§ READING TEXT:
Is your child ready for a smartphone?

Children are extremely savvy when it comes to using electronic devices. Starting at a young age, they learn how to maneuver electronics better than some adults. In fact, some children know how to turn on their favorite YouTube channel before they learn how to properly speak. In today’s society, children are exposed to technology through tablets and computerized learning toys from infancy. Smartphones and tablets have become the go-to devices to keep infants and toddlers occupied to avoid public tantrums due to idle time. Therefore, it’s only a matter of time before your child will want his or her own smartphone. As a parent, how do you respond to the constant nagging for a smartphone? And more importantly, how do you really know when your child is ready for one?

Allowing your child to have a smartphone can be a great thing for both of you. You can instantly contact your child when you are running late for pickup; you can be contacted immediately if there is a problem at school; and you can use it as your own personal tracking device to keep tabs on your child’s location. However, before allowing children to dive headfirst into the smartphone world, be sure to have a conversation with them about appropriate use and responsibility.

Here are some simple steps to help make sure you and your child are ready for the responsibility that comes with having a smartphone.

  1. Set up rules and expectations.

Have a conversation about the rules and expectations of cellphone use. Create a cellphone contract with clear expectations for usage, and consequences if the contract is broken. It is extremely important that the contract is meaningful and enforceable at all times. If you treat it as another piece of paper, children will take it for granted.

Set up time limits for phone use and rules around data usage.

Make all rules clear! Do not assume that children “should have known” something.

Have your child turn in the phone to you at night to ensure they are getting proper sleep and not messaging with friends throughout the night.

  1. Warn about inappropriate texts and pictures.

You may not be prepared to have a conversation about sexual messages and pictures with your child. However, if they are old enough to have a smartphone, then you are trusting them enough to have a smart conversation about inappropriate behaviors.

Sexting is real and it happens every day in the school environment. Make sure your child knows what to do if they get an inappropriate text or picture. Inform your child to not forward messages to friends and to immediately tell you or a teacher.

Inform your child of the legal implications of sending nude pictures of themselves to someone or forwarding a sexually suggestive picture that he or she may have received from a classmate.

  1. Teach your child about cyberbullying and how NOT to be a cyberbully.

A cellphone means 24/7 access to everyone. In a pre-cellphone and pre-social media era, bullies stayed at school and what happened at school most likely stayed at school. With round-the-clock electronic access, a bully is now hard to escape. Inform your child of the steps to take if he or she is bullied. Know the passwords of your child’s  phone, Instagram, Facebook, Twitter, Snapchat, Kik and any other social media app he or she is using.

READ MORE: Safeguard your child against cyberbullying

Know who is sending direct messages to your child and the type of messages your child is sending to others.

Social media platforms, games and group chats make it easy for kids to be bullied. Talk to them about the signs of and have open conversations with them on what you and the school will do about bullying when it is reported.

  1. Use it as an opportunity to teach responsibility.

§ WORK INSTRUCTIONS:
- 1) Answer these questions from the article about children and smartphones, one per line, marked (a), (b) and (c).
(a) What should a child hand over to a parent at night?
(b) What should a child do after receiving an inappropriate text or picture?
(c) Which social media apps does the article name?
- 2) Using the article about children and smartphones, explain in one to three sentences why a bully is now harder to escape than before.
- 3) Continue the article about children and smartphones from its last heading, keeping the same tone.

§ DATASET CONTENT:

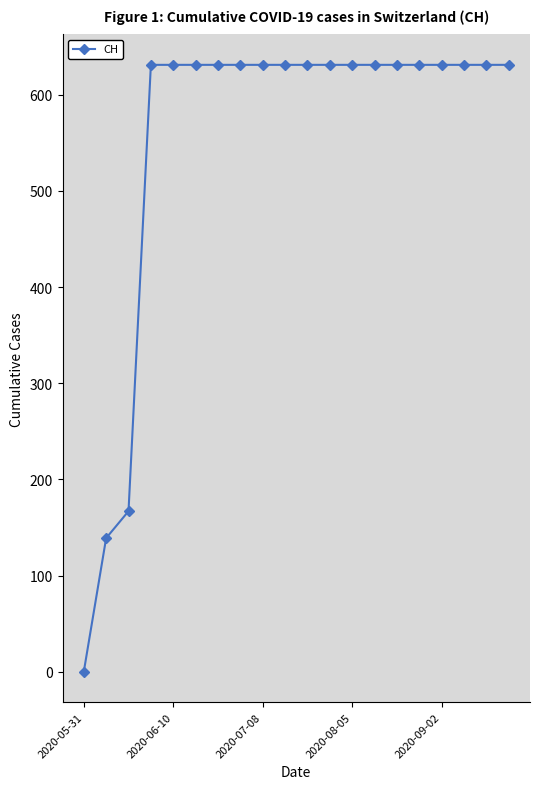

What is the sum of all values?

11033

§ WRITTEN RESPONSES:
- 1)
(a) The phone.
(b) Not forward it to friends, and immediately tell a parent or a teacher.
(c) Instagram, Facebook, Twitter, Snapchat and Kik.

- 2) Before cellphones and social media, bullies stayed at school, and what happened at school mostly stayed there. A cellphone gives round-the-clock electronic access to everyone, so bullying can follow a child anywhere at any time.

- 3)
When children have a smartphone, they have a major responsibility. Smartphones are an expensive item. No matter if your child has the first version of an iPhone or the latest-and-greatest device, there are costs associated with having a smartphone.

If your child earns an allowance, have your child contribute financially.

As a household, brainstorm ways that you can use a cellphone as a teaching tool to increase personal responsibility.

  1. Always remember it is YOUR phone.

If you buy a phone for your child, then you are allowing your child to use your phone. No matter what your child tells you, the phone is your property — you own it.

It is your right to take it back, turn off the data and turn off the service if you feel your child cannot be responsible for your phone. Since it is your phone, it is important that you make sure you know how to use it.

Children are smart and have amazing skills with using electronic devices, which can be dangerous for them. Don’t let your child outsmart you.

When you give your child a cellphone, know what apps are downloaded and how to use them. Be aware of where they save pictures, texts, emails and messages so when you conduct daily searches of the phone, you know exactly what you are looking for. Always know passwords to unlock the phone. Be aware of the phone’s parental controls and safety measures.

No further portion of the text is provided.